A medida que leía, el peso de su historia se volvió insoportable. Vio a sus ancestros moverse en un ciclo inquebrantable, atrapados en las mismas pasiones, los mismos errores, las mismas tragedias. José Arcadio Buendía, con su insaciable búsqueda de respuestas imposibles; Úrsula, sosteniendo el peso de la familia mientras temía su propia sangre; Amaranta, tejiendo su sudario como un castigo autoimpuesto; el coronel Aureliano Buendía, acumulando guerras y soledades sin hallar redención. Cada vida era una pieza de un rompecabezas condenado a repetirse.

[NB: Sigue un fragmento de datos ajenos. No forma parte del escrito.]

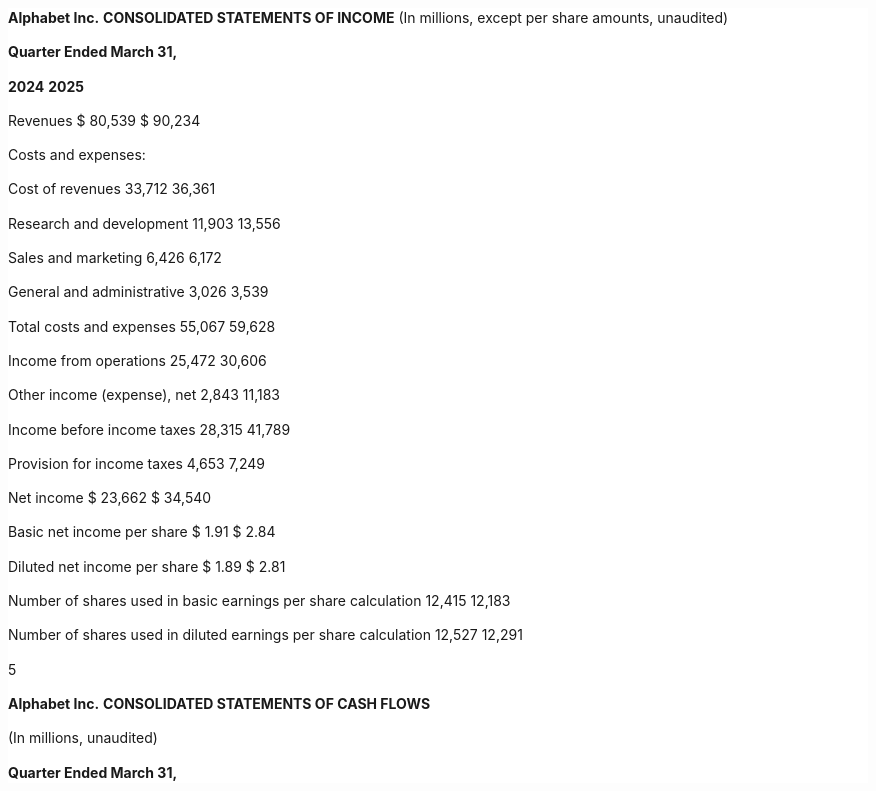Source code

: 
**Alphabet Inc.**
**CONSOLIDATED STATEMENTS OF INCOME**
(In millions, except per share amounts, unaudited)


**Quarter Ended March 31,**


**2024** **2025**


Revenues $ 80,539 $ 90,234


Costs and expenses:


Cost of revenues 33,712 36,361


Research and development 11,903 13,556


Sales and marketing 6,426 6,172


General and administrative 3,026 3,539


Total costs and expenses 55,067 59,628


Income from operations 25,472 30,606


Other income (expense), net 2,843 11,183


Income before income taxes 28,315 41,789


Provision for income taxes 4,653 7,249


Net income $ 23,662 $ 34,540


Basic net income per share $ 1.91 $ 2.84


Diluted net income per share $ 1.89 $ 2.81


Number of shares used in basic earnings per share calculation 12,415 12,183


Number of shares used in diluted earnings per share calculation 12,527 12,291


5


**Alphabet Inc.**
**CONSOLIDATED STATEMENTS OF CASH FLOWS**

(In millions, unaudited)


**Quarter Ended March 31,**
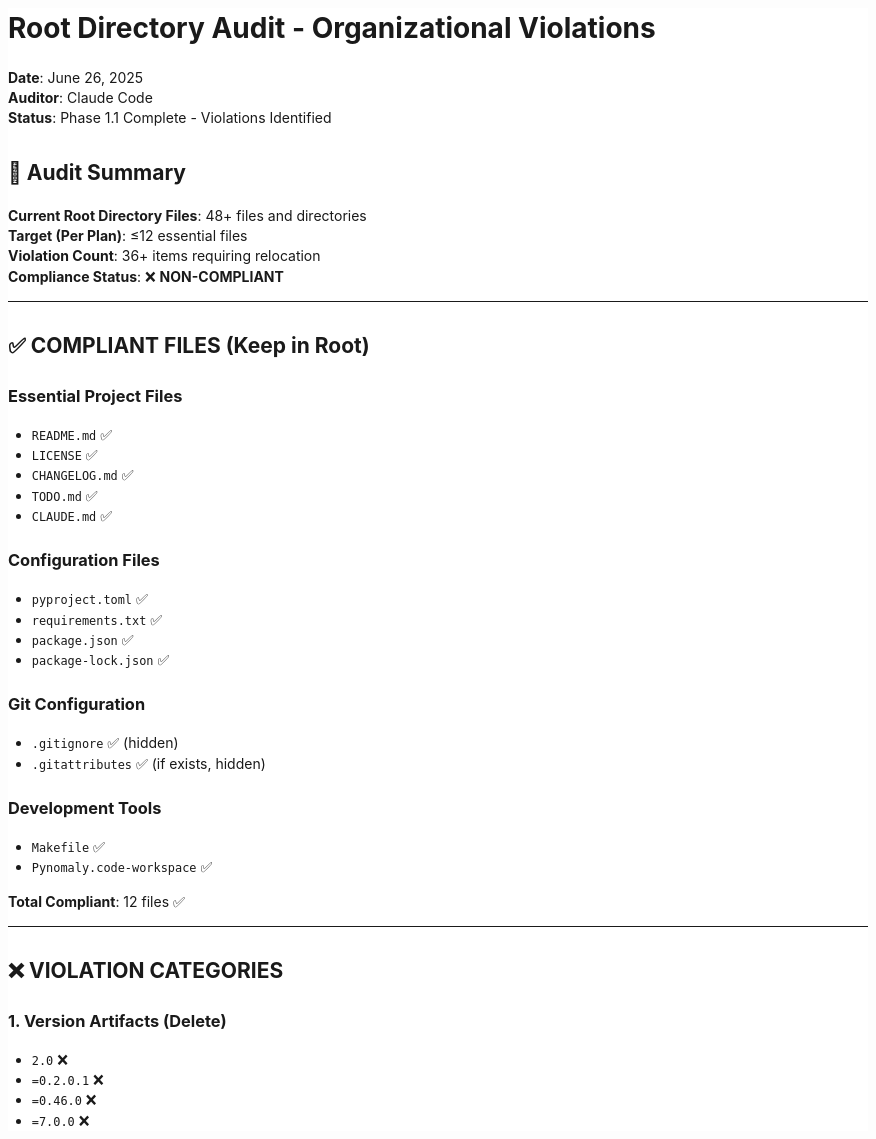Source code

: # Root Directory Audit - Organizational Violations

**Date**: June 26, 2025  
**Auditor**: Claude Code  
**Status**: Phase 1.1 Complete - Violations Identified

## 🎯 Audit Summary

**Current Root Directory Files**: 48+ files and directories  
**Target (Per Plan)**: ≤12 essential files  
**Violation Count**: 36+ items requiring relocation  
**Compliance Status**: ❌ **NON-COMPLIANT**

---

## ✅ **COMPLIANT FILES** (Keep in Root)

### Essential Project Files
- `README.md` ✅
- `LICENSE` ✅ 
- `CHANGELOG.md` ✅
- `TODO.md` ✅
- `CLAUDE.md` ✅

### Configuration Files
- `pyproject.toml` ✅
- `requirements.txt` ✅
- `package.json` ✅
- `package-lock.json` ✅

### Git Configuration
- `.gitignore` ✅ (hidden)
- `.gitattributes` ✅ (if exists, hidden)

### Development Tools
- `Makefile` ✅
- `Pynomaly.code-workspace` ✅

**Total Compliant**: 12 files ✅

---

## ❌ **VIOLATION CATEGORIES**

### 1. **Version Artifacts** (Delete)
- `2.0` ❌
- `=0.2.0.1` ❌
- `=0.46.0` ❌
- `=7.0.0` ❌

Mientras descifraba la última parte de los pergaminos, los rostros de sus antepasados parecían cobrar vida en su mente. —Todo esto estaba escrito —murmuró Aureliano, sintiendo el frío del viento que entraba por las paredes destruidas. Los fantasmas parecían responderle, susurrando con una voz única, coral, que se mezclaba con los ecos del huracán: —Porque las estirpes condenadas a cien años de soledad no tienen una segunda oportunidad sobre la tierra.